Thursday, September 20, 2018

A Vanishing Breed

Harvard sociologist Nathan Glazer, 95, may be the last moderate intellectual. A former socialist, "he’s never voted Republican except once in Massachusetts." His specialty is the history of ethnic groups in the United States. [bold added]
Nathan Glazer (City Journal)
Ethnic groups “became interest groups,” Mr. Glazer says, “not on the basis of ethnicity but on the basis of their occupational concentrations. When you’re talking about the Italian Americans,” for example, “you’re talking about the sanitation men’s union.” The Irish were the police, the Jews the small shopkeepers, “and so on.” Ethnic residential clusters also persisted for decades, even after Congress severely restricted immigration from Southern and Eastern Europe in 1924.
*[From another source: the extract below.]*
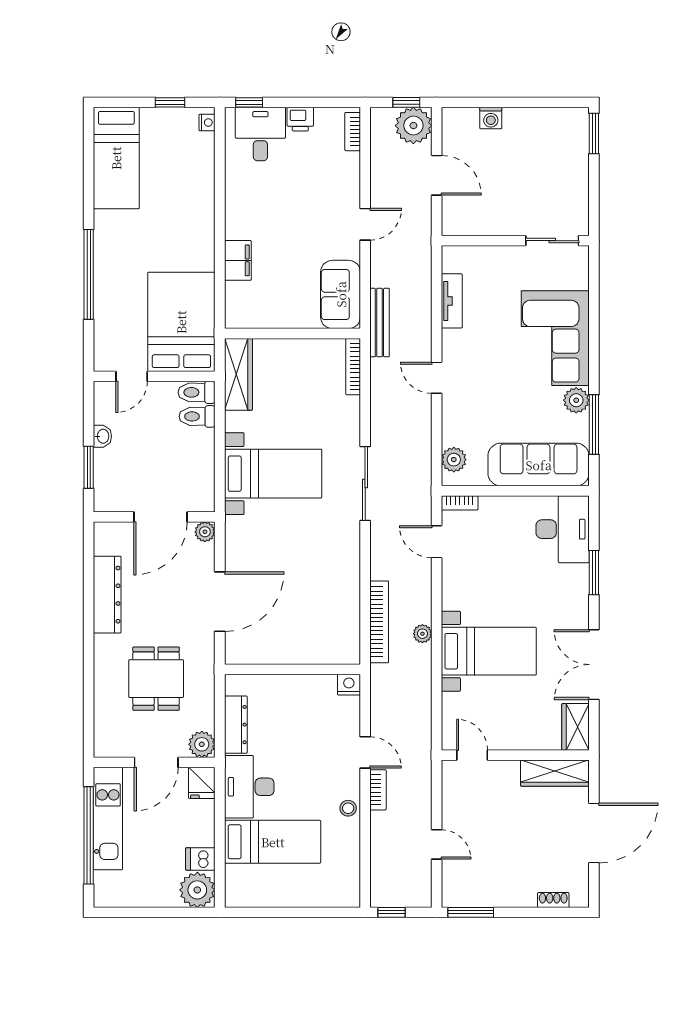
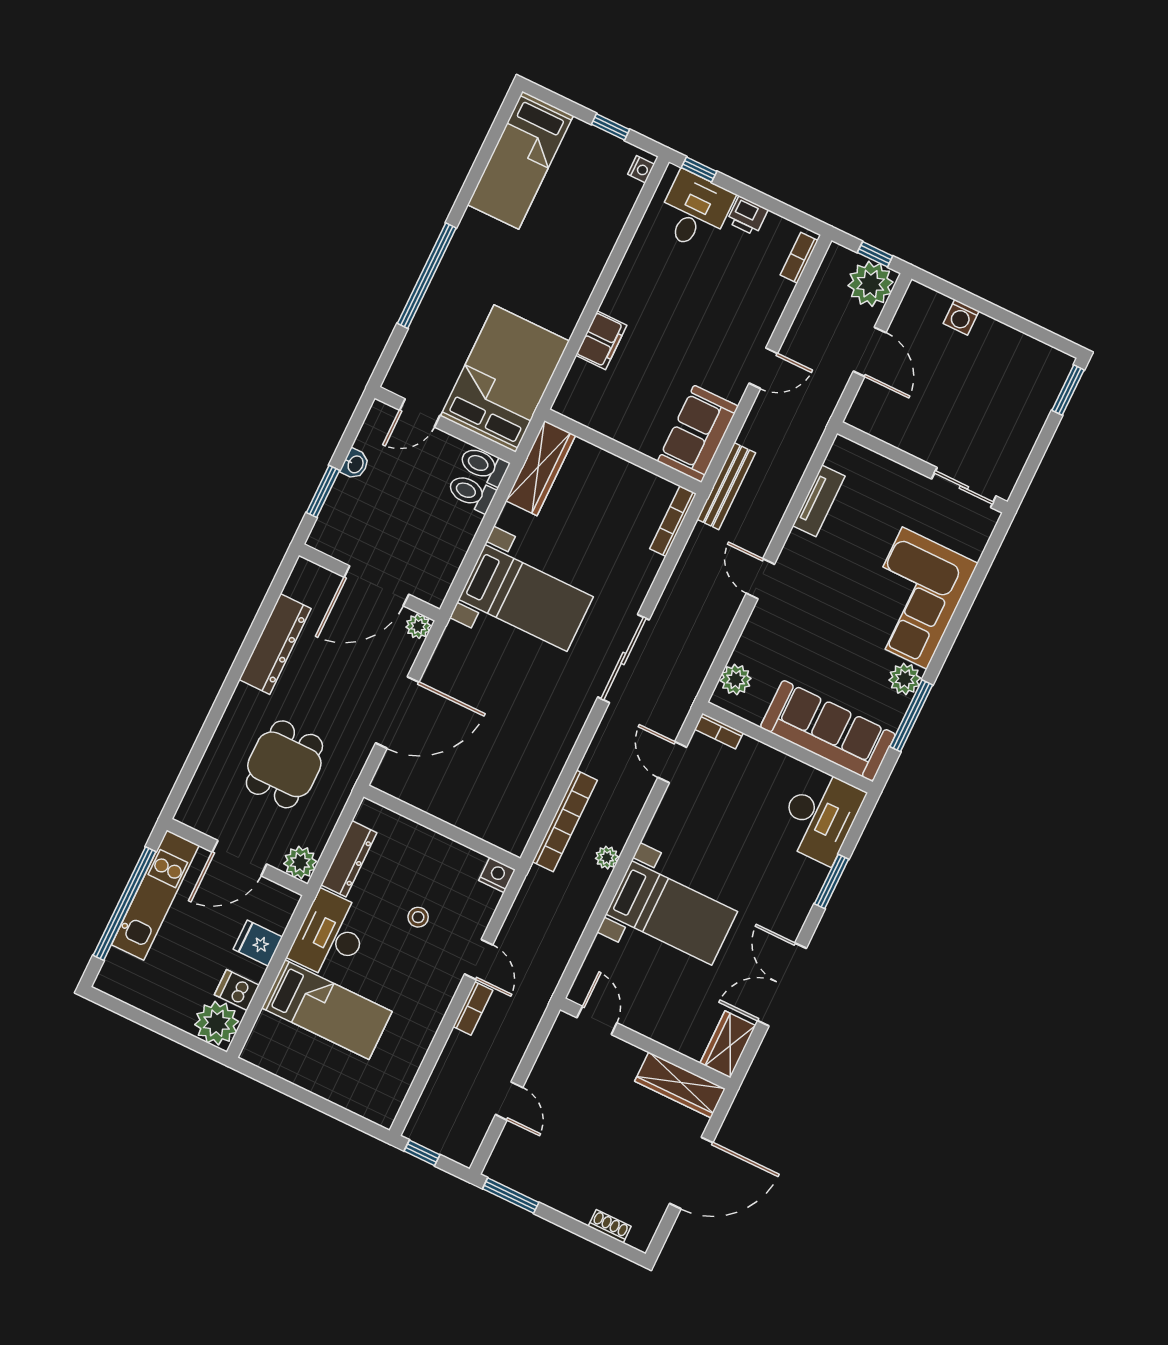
fridge: (202, 783) -> (258, 943), moved, turned 90
stool: (348, 808) -> (418, 917), moved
Ethnic politics has existed throughout American history, as the country absorbed successive waves of immigrants. But Mr. Glazer sees contemporary identity politics as something new—an offspring of the civil-rights movement. “What happened was black identity became the model. It became the model for a revival of feminism,” Mr. Glazer says. “It became the model for all kinds of groups.”
Mr. Glazer believes that previous immigrant groups--e.g., Italians, Poles, Jews--eventually assimilated in the North without the need for government action. However, blacks in the South needed legal intervention "to be freed from a political oppression—separate schools, separate public facilities."
Mr. Glazer sees today’s racial preferences in college admissions as a legacy of this expansion of the civil-rights model...preferences have expanded far beyond their original purpose, which was to lift blacks.
If, as Mr. Glazer asserts, affirmative action was instituted to help blacks overcome a legacy of slavery that was not applicable to other groups, the identity wars that plague America today were birthed from a well-intentioned government program. Where have we heard that before?

Interesting comments throughout. Example:
Mr. Glazer is a critic of President Trump, but a temperate one. He believes Mr. Trump has benefited from white identity politics, appealing to the “merged white ethnic classes,” but regards comparisons with 1930s Europe as absurd. “I saw the real fascism,” Mr. Glazer says. “I don’t see any relationship—I just don’t.” He dismisses claims that Mr. Trump’s clashes with the intelligence community and law enforcement amount to a bid to destroy democracy. “I can’t get interested in the Mueller thing,” Mr. Glazer says, “in part because I am so against what previous special counsels did, particularly in the Clinton case.”